With the rush to release an ever increasing number of new model ranges every year, it seems that car makers are basing more of their decisions on elevator pitches. If it isn’t raised or comes fitted with some sort of miracle electric drivetrain that humbles the supercar royalty at the exit of every Cars and Coffee, the suits don’t want to hear it.

That might be a way to explain the constant barrage of new or rehashed classic monikers reborn as a pseudo-crossover, fueled on a diet of electrons, or better yet, both. Car makers nowadays are hooked on today’s low hanging fruit, which is going to make this pitch for the Shooting Brake all the more futile because it can’t be easily summarised as “its new and cool”.

Perhaps one of the most perplexing jargons humankind had ever come up with, the term ‘Shooting Brake’ wasn’t even coined by bored product planners scraping the bottom of the thesaurus for another way of fancying up a ‘wagon’. Many believe that the term originated from pre-Victorian times where it was used to describe a four-wheeled cart originally used to train horses, or ‘break’ them in, that was converted for use as a means of transport for a hunting party who fancy a spot of ‘shooting’ for sport.

When the rich started buying cars, the coachbuilders and car makers simple adopted the term for their early ‘horseless carriage’ creations that had bigger enclosed wooden frame bodies to carry occupants in relative comfort around reserves to their hunting destination. If the connection wasn’t literal enough, the French word for shooting brake is ‘break de chasse’ or literally translated as ‘break of hunting’.  

After the war, the use of the ‘shooting brake’ moniker, like its blue-blooded patrons, slowly disappeared. Gradually as cars were being widely adopted by the general public, and took on a more utilitarian role in day-to-day life, it lost its aristocratic connection and instead took on the more generic descriptor of ‘estate’, which some regard is a throwback to the shooting brake creations that were used to cross the estates of the landed gentry.

As estates adopted the four-door layout of its sedan relations, the shooting brake name was used to identify two-door coupes that have been converted or ascribed with a wagon-like extended cargo area. However as the traditional estate buyers started gravitating towards MPVs in the 1980s, and later moving onto the crossover in the early-2000s, the estate market quickly dried up. Too small to grow the bottom line but too risky to bet the company on, the once popular estate became a niche model, its less-practical brethren, a vapid fantasy. These days the only shooting brake examples are the handful of coachbuilder conversions, Ferrari’s GTC4Lusso flagship grand tourer, and Mercedes-Benz’s four-door coupe wagons, which technically doesn’t count. All of which, rather ironically, commands the princely sum only an aristocrat can foot.
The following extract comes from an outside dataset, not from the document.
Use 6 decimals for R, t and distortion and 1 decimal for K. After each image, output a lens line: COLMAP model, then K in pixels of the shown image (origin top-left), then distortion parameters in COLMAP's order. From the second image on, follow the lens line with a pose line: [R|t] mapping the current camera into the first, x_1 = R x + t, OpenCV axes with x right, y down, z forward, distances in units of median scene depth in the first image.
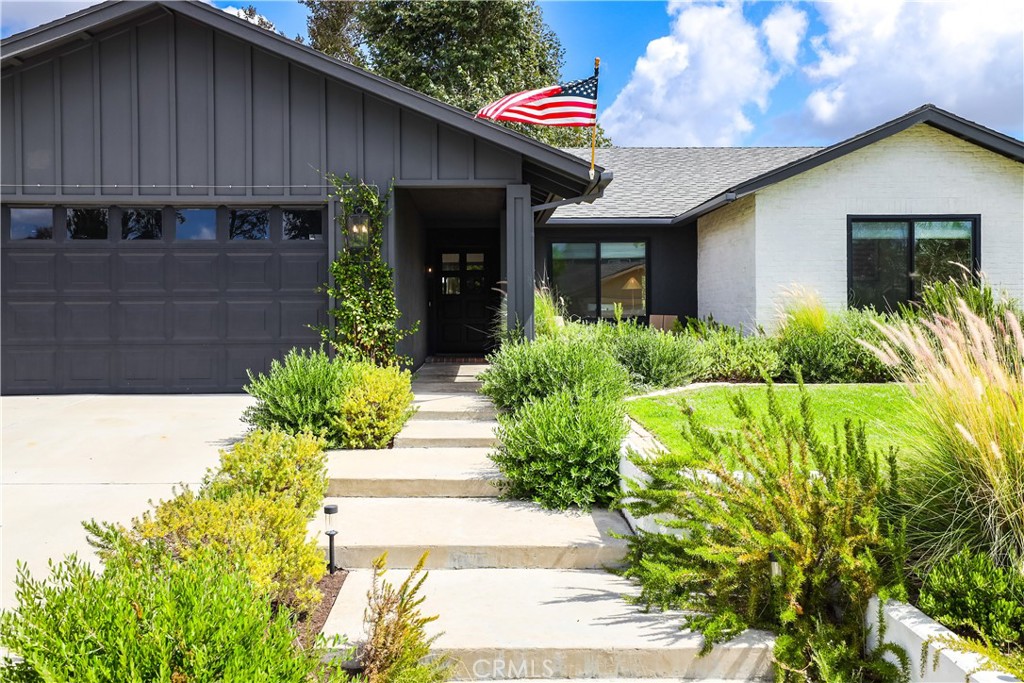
lens RADIAL K [[987.8, 0, 512.0], [0, 987.8, 341.5], [0, 0, 1]] dist [0.045768, 0.003254]
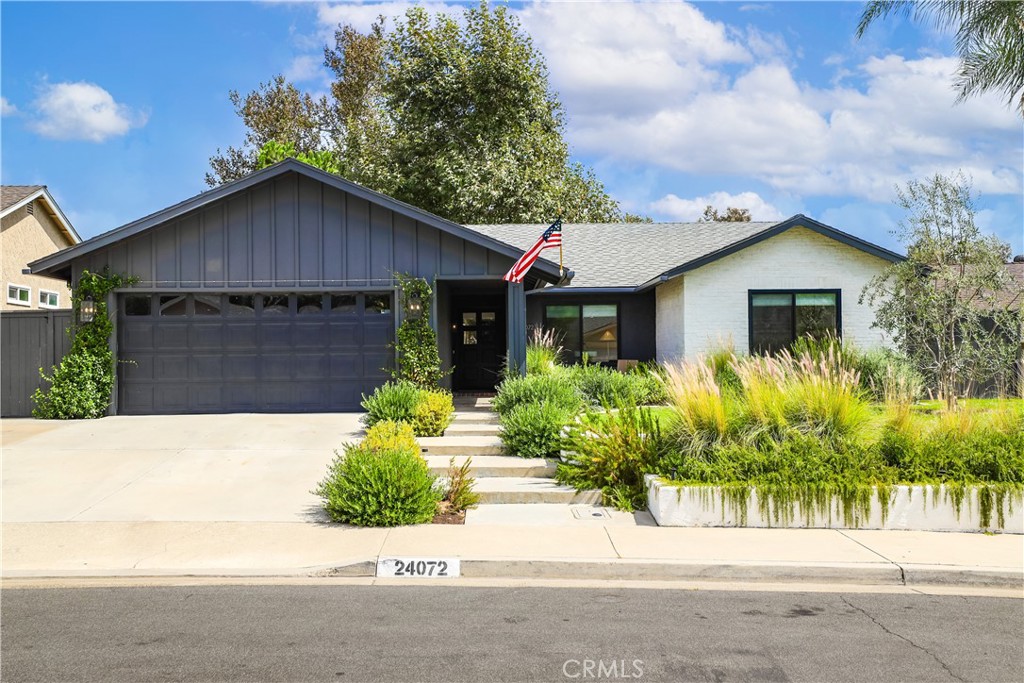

In recent times however the market is seeing the terminal decline of both coupe and estate forms as customer demands and expectations start changed in favour of more practical body styles. Four-door coupe variants are easily outselling its two-door counterparts for having a rear set of doors instead of sex appeal, whereas SUVs have outmoded the estate with its added ground clearance and the promise that it won’t get bogged in the mud. There is a reasonable chance that most users won’t use these additional ‘extras’ as often as they’d like to imagine, but it is the thought of having it in the first place that ultimately seals the deal for many.

In this day and age, for a niche product is to succeed, it has to find its place on the far fringes of the automotive Venn diagram. Sharing too much commonality with a mainstream genre would render its own existence moot. In this respect, the shooting brake has the right ingredients to step in and carve out a comfortable niche.


With its stretched roofline and extended cargo space, the shooting brake offers something the traditional four-door coupe can’t – namely rear headroom and luggage room. Keeping to a two-door form – rather than an estate’s four-door layout – would land the shooting brake outside the traditional SUV customer base considering that the two-door SUVs has since failed to catch on with the general public, proving that the customers in this end of the market isn’t too keen on forsaking practicality for street cred.

Street cred, however, is the one thing that the shooting brakes have in spades, both from a contemporary and historical perspective. Its rarity and combination of a coupe aesthetics with practicality is a esoteric combination that no other niche could fulfill.

Lastly, the origins and heritage of the shooting brake as a choice of the aristocracy certainly lends legitimacy and an aspirational value to coupe customers who want something more than just space for themselves and a set of golf clubs. On second thought, maybe that is all the elevator pitch has to say to sum up the reasons why the shooting brake should have a shot at a comeback, it would have surely saved everyone a great deal of time.